Canadian Olympic medallist Clara Hughes has acknowledged a doping infraction early in her international cycling career.With a memoir due out Sept. 8, Hughes granted her first interview to CBC News, telling The National's Adrienne Arsenault that she could have taken the secret to her grave.
Instead, Hughes decided to risk harsh public judgement and open up about the 1994 incident.She says a few months after cycling's world championships in Sicily, she got a call from Pierre Hutsebaut, Canada's national team director, telling her that her sample from the time trials had tested positive for the stimulant ephedrine.
"To this day, I don't know how that happened. I have never talked about it," she said. "I have no reason for it. I have no excuse for it. But it is real. And it makes me sick. It actually makes me sick because I know I didn't do anything, and it is so empty to say that 21 years later."
She insists she has no idea how the stimulant got in her sample. Nonetheless, at the time, she was given a three-month suspension in the off season and says she was advised to keep the matter to herself. So she stayed quiet for nearly two decades, never talking about it, but often mulling over what might have happened.Ephedrine doesn't materialize out of thin air. Hughes knows that. But she says she's always wondered if the positive result was a lab mistake or perhaps an act of sabotage.

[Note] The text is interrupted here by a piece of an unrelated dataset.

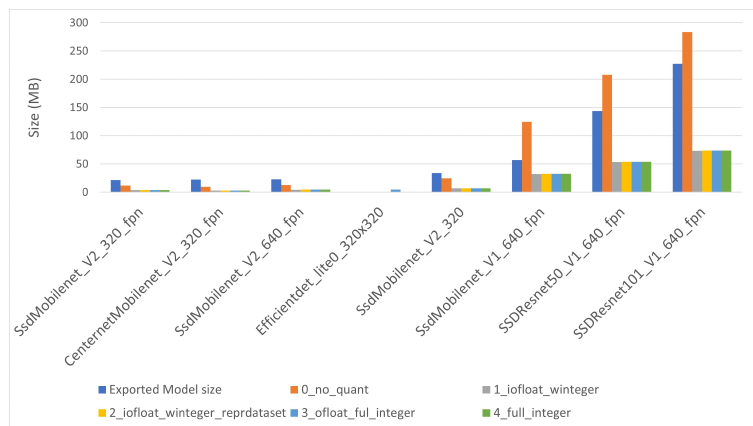
Figure 8. TensorFlow Lite converted file sizes for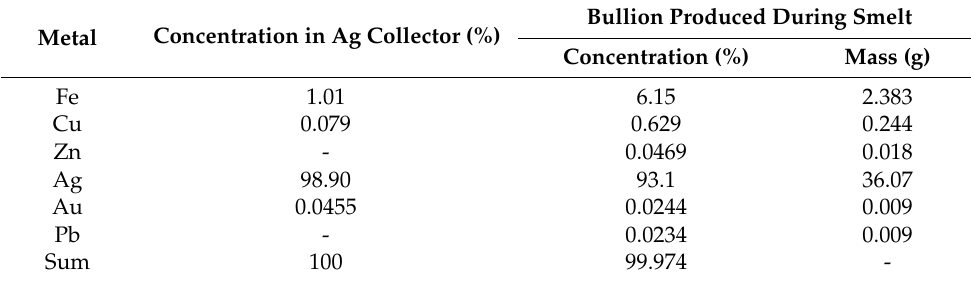
Table 4. Metal concentration in the silver and bullion determined by XRF and the calculated mass of metal in the final smelt product. Significant figures used for metal concentration based on the XRF limit of detection for each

"My bottle was on my bike when I went to the porta-john and I remembered going and leaving my bike there. Whether someone did something to my bottle, I will never know. Or whether something [happened] in the lab, I don't know."
Over the years, other athletes with positive drug tests have made similar claims, only to be greeted by howls of skepticism by the public and wider sporting world. That seems to be the reaction Hughes is bracing for now. "There is a huge risk" in talking, she says.
"I still actually don't know how to talk about this. But because I wrote this book, I did feel that I had no choice. Definitely. Maybe that's in some small way part of the motivation [for] writing this as well… finally being completely honest."